Par Joël Onana
L’intellectuel et prêtre péruvien Gustavo Gutiérrez, considéré comme le père de la théologie de la libération, un courant de pensée chrétien centré sur la dignité des pauvres, est mort, mardi 22 octobre, à Lima à l’âge de 96 ans.
« La province dominicaine de San Juan Bautista del Peru a le regret d’informer qu’aujourd’hui, 22 octobre 2024, notre cher frère Gustavo Gutiérrez Merino s’est rendu à la Maison du Père », a annoncé l’ordre religieux sur les réseaux sociaux, une formule signifiant qu’il est mort. « C’est avec une profonde tristesse que nous annonçons la mort ce soir de notre cher ami et fondateur Gustavo Gutiérrez », a confirmé, sur X, l’Institut Bartolomé de las Casas, un centre de soins pour les déshérités, que le prêtre fonda en 1974.
L’ordre dominicain du Pérou a annoncé que des messes seraient célébrées en son honneur dans les prochains jours et qu’un hommage lui serait rendu dans la basilique de Santo Domingo de Lima. Sa dépouille reposera à partir de mercredi soir dans une salle de recueillement de la communauté dominicaine de la capitale.
La Légion d’honneur française en 1993
Gustavo Gutiérrez, devenu dominicain à 76 ans, comptait parmi les prêtres qui dénonçaient les injustices et les inégalités du sous-continent américain. Il écrivit le premier grand traité sur le sujet dans un livre, Théologie de la libération. Perspectives, paru en 1972 et traduit dans le monde entier.
Son ouvrage offrait une nouvelle spiritualité fondée sur la solidarité avec les pauvres et exhortait l’Eglise à participer au changement des institutions sociales et économiques pour promouvoir la justice sociale. A sa suite, de nombreux catholiques latino-américains ont écrit sur le sujet. Certains ont été critiqués par le Vatican – en particulier par Jean-Paul II – pour avoir adopté une grille de lecture jugée marxiste et révolutionnaire du thème de la libération chrétienne. Le père Gutiérrez, lui, n’a jamais rompu avec l’Eglise.
Gustavo Gutiérrez a reçu un grand nombre de diplômes honoris causa et de récompenses dans le monde entier. En 1993, il reçoit notamment en France la Légion d’honneur des mains du président français, François Mitterrand, qui salue, à l’occasion, « l’accord entre la foi » de son hôte « et son combat contre l’exploitation, la domination, la pauvreté et la misère ». En 2002, il entre à l’Académie américaine des arts et des sciences.

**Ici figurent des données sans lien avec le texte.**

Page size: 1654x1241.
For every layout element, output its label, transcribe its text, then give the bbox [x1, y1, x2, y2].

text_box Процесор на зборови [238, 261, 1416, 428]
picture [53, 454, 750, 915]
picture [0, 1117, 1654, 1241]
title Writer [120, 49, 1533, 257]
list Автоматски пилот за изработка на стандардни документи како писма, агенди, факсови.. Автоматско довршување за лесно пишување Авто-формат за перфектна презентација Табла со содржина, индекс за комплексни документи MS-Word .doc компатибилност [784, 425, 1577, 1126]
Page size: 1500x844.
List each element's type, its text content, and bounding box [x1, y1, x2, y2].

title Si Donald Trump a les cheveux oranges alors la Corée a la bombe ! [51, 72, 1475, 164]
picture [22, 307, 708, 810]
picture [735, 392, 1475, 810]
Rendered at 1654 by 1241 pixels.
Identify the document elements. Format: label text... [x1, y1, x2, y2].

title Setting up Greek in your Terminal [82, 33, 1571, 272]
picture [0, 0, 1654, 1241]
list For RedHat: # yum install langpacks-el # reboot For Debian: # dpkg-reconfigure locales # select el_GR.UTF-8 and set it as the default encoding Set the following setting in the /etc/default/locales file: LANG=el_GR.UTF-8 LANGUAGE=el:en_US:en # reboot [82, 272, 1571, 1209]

Salué par le pape François
C’est en côtoyant la misère qu’il a construit sa pensée : la théologie de la libération propose de soulager les pauvres de leurs conditions de vie, mais aussi d’en faire les acteurs de leur propre libération. Il prônait une réorganisation de la société et dénonçait les ravages du capitalisme, responsable, selon lui, des souffrances d’innombrables « frères et sœurs humains ». Dans le même temps, Gustavo Gutiérrez enseignait à l’université pontificale catholique du Pérou et dans plusieurs universités nord-américaines et européennes.
La théologie de la libération s’est inscrite dans un mouvement sociopolitique plus large, à une époque où l’Amérique latine était divisée par de profondes inégalités. Après l’installation de régimes militaires au cours des années 1960 et 1970 dans la plupart des pays de celle-ci, les militants de la théologie de la libération participeraient activement à la résistance contre ces dictatures.
Pour les 90 ans de Gustavo Gutiérrez, le pape François avait salué son « service théologique » et « son amour préférentiel pour les pauvres et les exclus de la société ». Le pape l’avait remercié pour « sa façon d’interpeller la conscience de chacun, afin que personne ne reste indifférent au drame de la pauvreté et de l’exclusion ». En 2018, le pape argentin avait canonisé une autre figure majeure de la théologie de la libération, monseigneur Romero, qui avait été assassiné en pleine messe en 1980 au Salvador.